The Philippines has a long experience of various types of cash transfer —the Pantawid Pamilya, a conditional cash grant of around P1,400 per month, the Social Pension for Indigent Senior Citizens, around P500 per month, and the Unconditional Cash Transfer due to TRAIN effects at P300 per month. Current Philippine spending on social assistance is at 0.7 percent of GDP as compared to an average of 1.5 percent of GDP for developing countries. Resources-wise, obviously UBI will be unaffordable for the Philippines at the present time. BIG may be affordable but transfers should be given to families and not individuals.
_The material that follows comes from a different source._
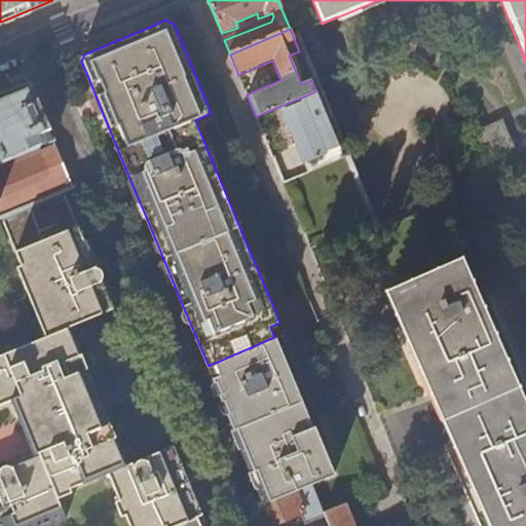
[(0,215),(64,191),(73,187),(26,73),(16,77),(9,80),(13,90),(0,96),(0,215)]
It should also be targeted and the delivery mechanism can use the existing infrastructure used by the Pantawid Pamilya.
In 2018, a family of five needed no less than P7,528, on average, to meet the family’s basic food needs for a month (the food threshold). On the other hand, no less than P10,727, on average, was needed to meet both basic food and nonfood needs of a family of five in a month (the poverty threshold). For a cash grant of P2,500 per month for a poor household, the government needs P72.5 billion or 2.1 percent of total budget for 2019 and around .41 percent of GDP. For P5,000 per month per poor household, it is P145 billion, 4.2 percent of total budget and .82 percent of GDP. If we want every Filipino to meet the food threshold, there should be around P7,500 per month transfer per family with a total cost of P217.5 billion, 6.3 percent of the total budget and around 1.23 percent of GDP. Which administration will have the political will to implement this BIG?
The author is Dean and Professor of Economics, School of Social Sciences, Ateneo de Manila University. This was mostly derived from his talk during the conference organized by the Philippine Social Security Association entitled, “The Future of Work and Social Security” held on November 15, 2019 at the Marco Polo Hotel, Ortigas, Pasig City.